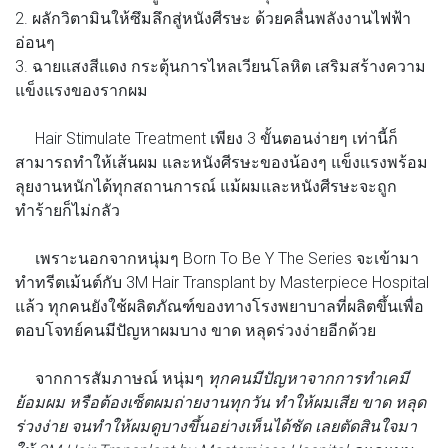
2. ผลักวิตามินให้ซึมลึกสู่หนังศีรษะ ด้วยคลื่นพลังงานไฟฟ้า
อ่อนๆ
3. ฉายแสงสีแดง กระตุ้นการไหลเวียนโลหิต เสริมสร้างความ
แข็งแรงของรากผม
Hair Stimulate Treatment เพียง 3 ขั้นตอนง่ายๆ เท่านี้ก็
สามารถทำให้เส้นผม และหนังศีรษะของน้องๆ แข็งแรงพร้อม
ลุยงานหนักได้ทุกสถานการณ์ แม้ผมและหนังศีรษะจะถูก
ทำร้ายก็ไม่กลัว
เพราะนอกจากหนุ่มๆ Born To Be Y The Series จะเข้ามา
ทำทรีตเม้นต์กับ 3M Hair Transplant by Masterpiece Hospital
แล้ว ทุกคนยังใช้ผลิตภัณฑ์ของทางโรงพยาบาลที่ผลิตขึ้นเพื่อ
ตอบโจทย์คนมีปัญหาผมบาง ขาด หลุดร่วงง่ายอีกด้วย
จากการสัมภาษณ์ หนุ่มๆ
ทุกคนมีปัญหาจากการทำเคมี
ย้อมผม หรือต้องเซ็ตผมถ่ายงานทุกวัน ทำให้ผมเสีย ขาด หลุด
ร่วงง่าย จนทำให้ผมดูบางขึ้นอย่างเห็นได้ชัด เลยตัดสินใจมา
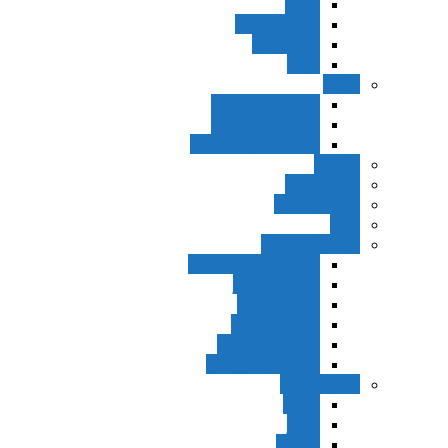
اجزاء
مقدمه واجب
مساله ضد
ترتب
نواهی
ماده و صیغه نهی
اجتماع امر و نهی
اقتضاء النهی للفساد
مفاهیم
عام و خاص
مطلق و مقید
قطع
ظنون و امارات
مقدمات مباحث ظن
حجیت ظواهر
حجیت اجماع
حجیت شهرت
حجیت خبر واحد
حجیت مطلق ظن
اصول عملیه
برائت
تخییر
احتیاط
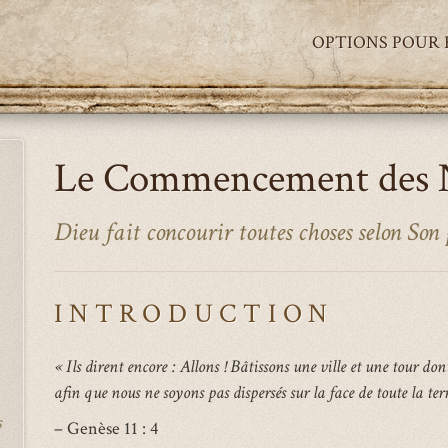
OPTIONS POUR
Le Commencement des 
Dieu fait concourir toutes choses selon Son
INTRODUCTION
« Ils dirent encore : Allons ! Bâtissons une ville et une tour do
afin que nous ne soyons pas dispersés sur la face de toute la terr
s
– Genèse 11 : 4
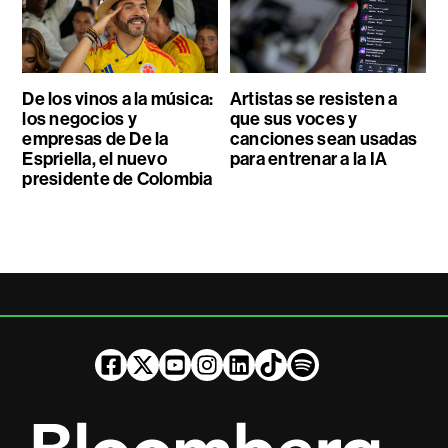
De los vinos a la música:
Artistas se resisten a
los negocios y
que sus voces y
empresas de De la
canciones sean usadas
Espriella, el nuevo
para entrenar a la IA
presidente de Colombia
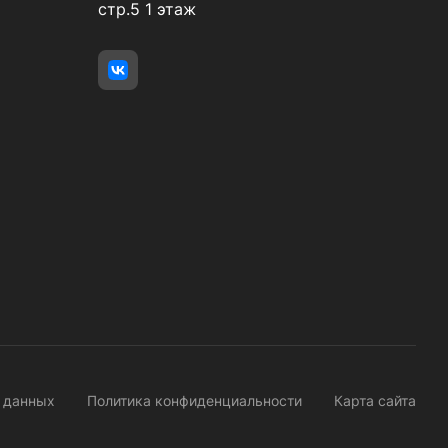
стр.5 1 этаж
х данных
Политика конфиденциальности
Карта сайта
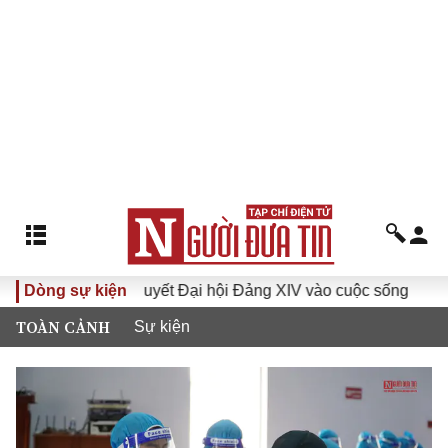
 Nghị quyết Đại hội Đảng XIV vào cuộc sống
Dòng sự kiện
Hướng tới Đạ
TOÀN CẢNH
Sự kiện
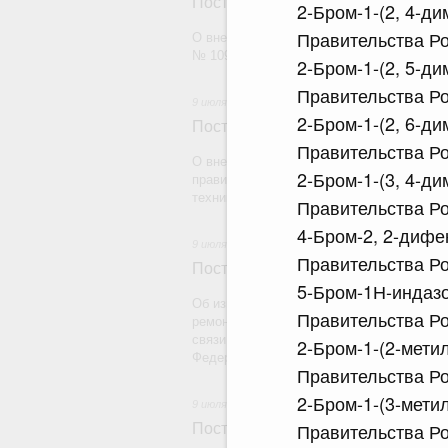
Постановление Правительства Рос
2-Бром-1-(2, 4-д
Правительства Ро
О внесении изменений в постановление П
№ 1094
2-Бром-1-(2, 5-д
Правительства Ро
9 июля 2026
2-Бром-1-(2, 6-д
Постановление Правительства Рос
Правительства Ро
О внесении на ратификацию Протокола о
2-Бром-1-(3, 4-д
правилах обращения медицинских издели
техники) в рамках Евразийского экономич
Правительства Ро
4-Бром-2, 2-дифе
9 июля 2026
Правительства Ро
Постановление Правительства Рос
5-Бром-1Н-индазо
Об изменении существенных условий конт
Правительства Ро
ремонту и (или) содержанию автомобиль
связи с увеличением с 1 января 2026 г. 
2-Бром-1-(2-мети
Федерации налоговой ставки по налогу 
Правительства Ро
2-Бром-1-(3-мети
9 июля 2026
Правительства Ро
Постановление Правительства Рос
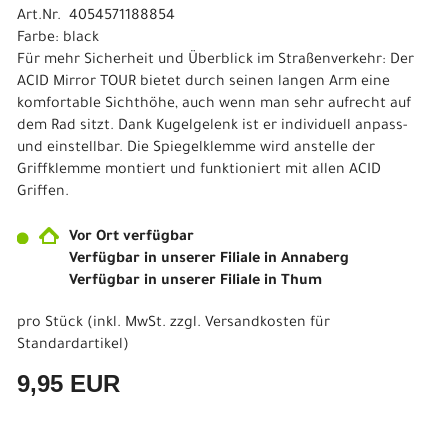
Art.Nr. 4054571188854
Farbe: black
Für mehr Sicherheit und Überblick im Straßenverkehr: Der
ACID Mirror TOUR bietet durch seinen langen Arm eine
komfortable Sichthöhe, auch wenn man sehr aufrecht auf
dem Rad sitzt. Dank Kugelgelenk ist er individuell anpass-
und einstellbar. Die Spiegelklemme wird anstelle der
Griffklemme montiert und funktioniert mit allen ACID
Griffen.
Vor Ort verfügbar
Verfügbar in unserer Filiale in Annaberg
Verfügbar in unserer Filiale in Thum
pro Stück (inkl. MwSt. zzgl.
Versandkosten für
Standardartikel
)
9,95 EUR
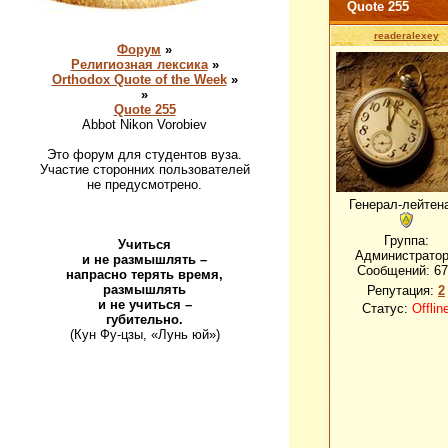
Quote 255
readeralexey
Форум
»
Религиозная лексика
»
Orthodox Quote of the Week
»
»
Quote 255
Abbot Nikon Vorobiev
Это форум для студентов вуза.
Участие сторонних пользователей
не предусмотрено.
Генерал-лейтен
Группа:
Учиться
Администрато
и не размышлять –
Сообщений:
67
напрасно терять время,
размышлять
Репутация:
2
и не учиться –
Статус:
Offlin
губительно.
(Кун Фу-цзы, «Лунь юй»)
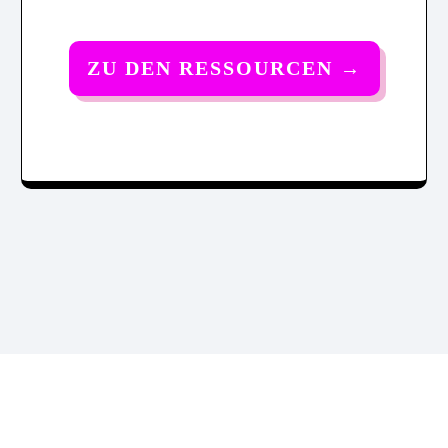
ZU DEN RESSOURCEN
→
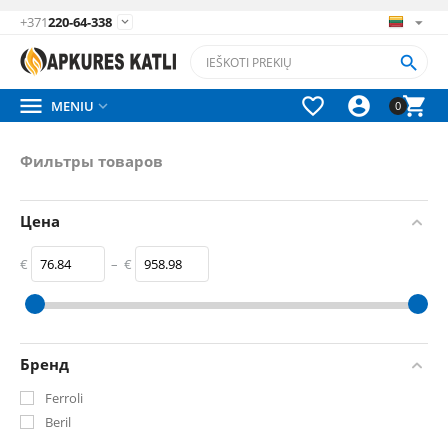
+371
220-64-338






MENIU

0
Фильтры товаров
Цена
€
–
€
‎€
76.84
‎€
958.98
Бренд
Ferroli
Beril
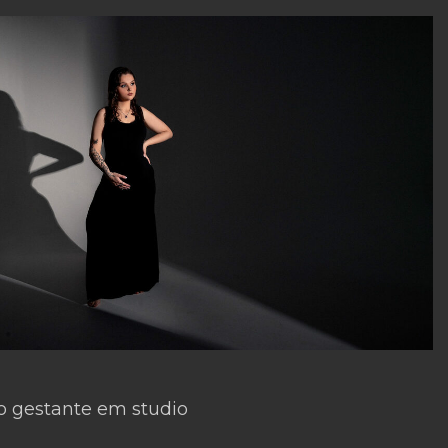
o gestante em studio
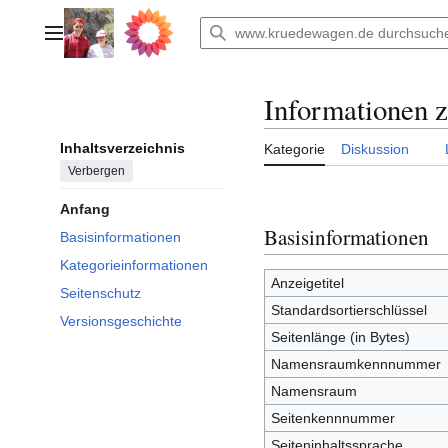
Zum
Inhalt
Hauptmenü
springen
Informationen z
Inhaltsverzeichnis
Kategorie
Diskussion
Verbergen
Anfang
Basisinformationen
Basisinformationen
Kategorieinformationen
Anzeigetitel
Seitenschutz
Standardsortierschlüssel
Versionsgeschichte
Seitenlänge (in Bytes)
Namensraumkennnummer
Namensraum
Seitenkennnummer
Seiteninhaltssprache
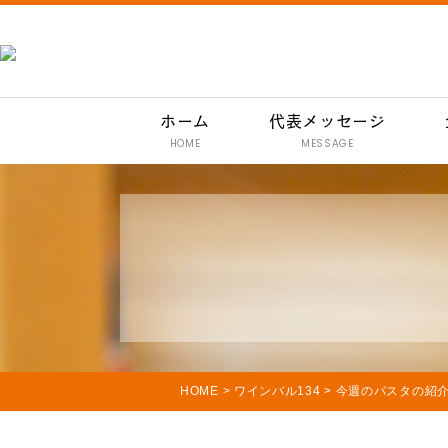
ホーム
代表メッセージ
HOME
MESSAGE
HOME
>
ワインバル134
>
今週のパスタの紹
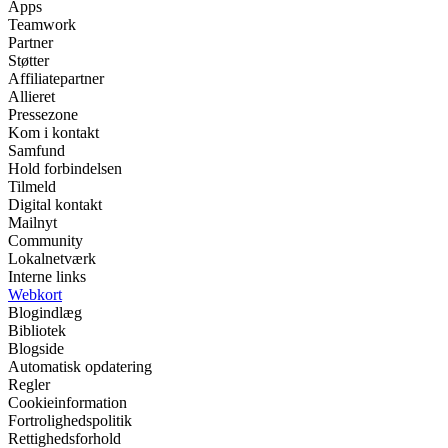
Apps
Teamwork
Partner
Støtter
Affiliatepartner
Allieret
Pressezone
Kom i kontakt
Samfund
Hold forbindelsen
Tilmeld
Digital kontakt
Mailnyt
Community
Lokalnetværk
Interne links
Webkort
Blogindlæg
Bibliotek
Blogside
Automatisk opdatering
Regler
Cookieinformation
Fortrolighedspolitik
Rettighedsforhold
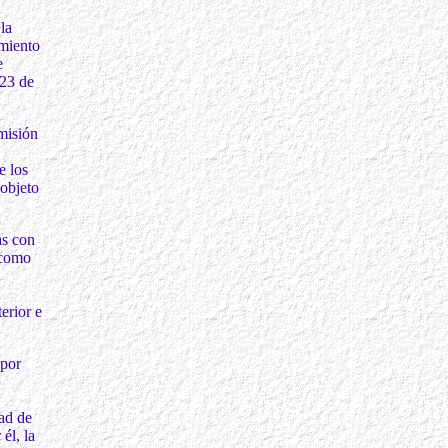
la
imiento
e
 23 de
smisión
e los
objeto
as con
 como
erior e
 por
tad de
él, la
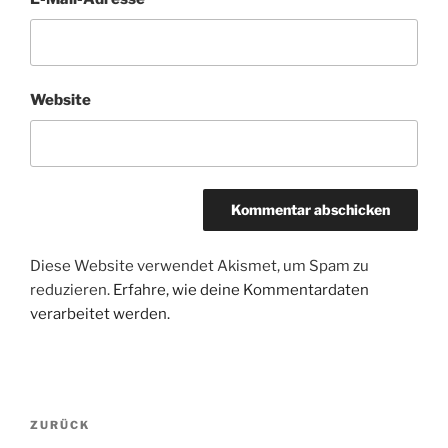
Website
Diese Website verwendet Akismet, um Spam zu
reduzieren.
Erfahre, wie deine Kommentardaten
verarbeitet werden.
Beitragsnavigation
Vorheriger
ZURÜCK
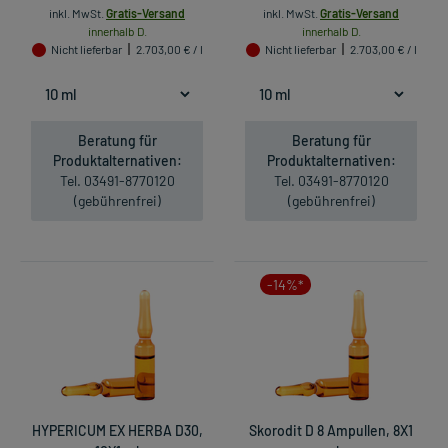
inkl. MwSt.
Gratis-Versand
inkl. MwSt.
Gratis-Versand
innerhalb D.
innerhalb D.
Nicht lieferbar
2.703,00 € / l
Nicht lieferbar
2.703,00 € / l
Beratung für
Beratung für
Produktalternativen:
Produktalternativen:
Tel. 03491-8770120
Tel. 03491-8770120
(gebührenfrei)
(gebührenfrei)
-14%*
HYPERICUM EX HERBA D30,
Skorodit D 8 Ampullen, 8X1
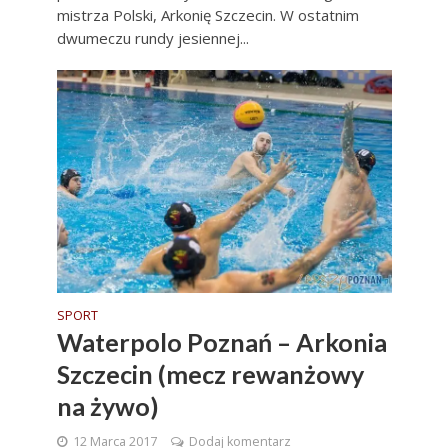
mistrza Polski, Arkonię Szczecin. W ostatnim
dwumeczu rundy jesiennej...
SPORT
Waterpolo Poznań – Arkonia
Szczecin (mecz rewanżowy
na żywo)
12 Marca 2017
Dodaj komentarz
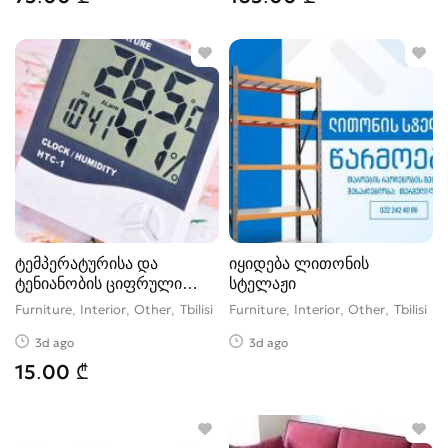
ტემპერატურისა და
იყიდება ლითონის
ტენიანობის ციფრული
სტელაჟი
თერმომეტრი
Furniture, Interior, Other
Tbilisi
Furniture, Interior, Other
Tbilisi
3d ago
3d ago
15.00 ₾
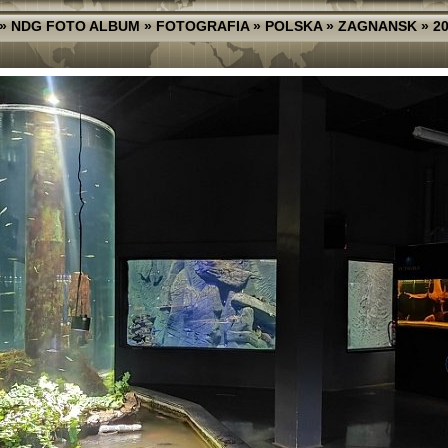
»
NDG FOTO ALBUM
»
FOTOGRAFIA
»
POLSKA
»
ZAGNANSK
»
2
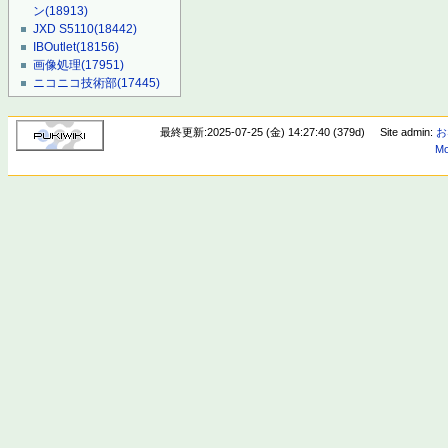
ン
(18913)
JXD S5110
(18442)
IBOutlet
(18156)
画像処理
(17951)
ニコニコ技術部
(17445)
最終更新:2025-07-25 (金) 14:27:40 (379d)
Site admin:
お
Mo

----

→ Exercise aim: The answer must consist of every line from the records above that holds "Hair".

→ Answer box:
Hair Stimulate Treatment เพียง 3 ขั้นตอนง่ายๆ เท่านี้ก็
ทำทรีตเม้นต์กับ 3M Hair Transplant by Masterpiece Hospital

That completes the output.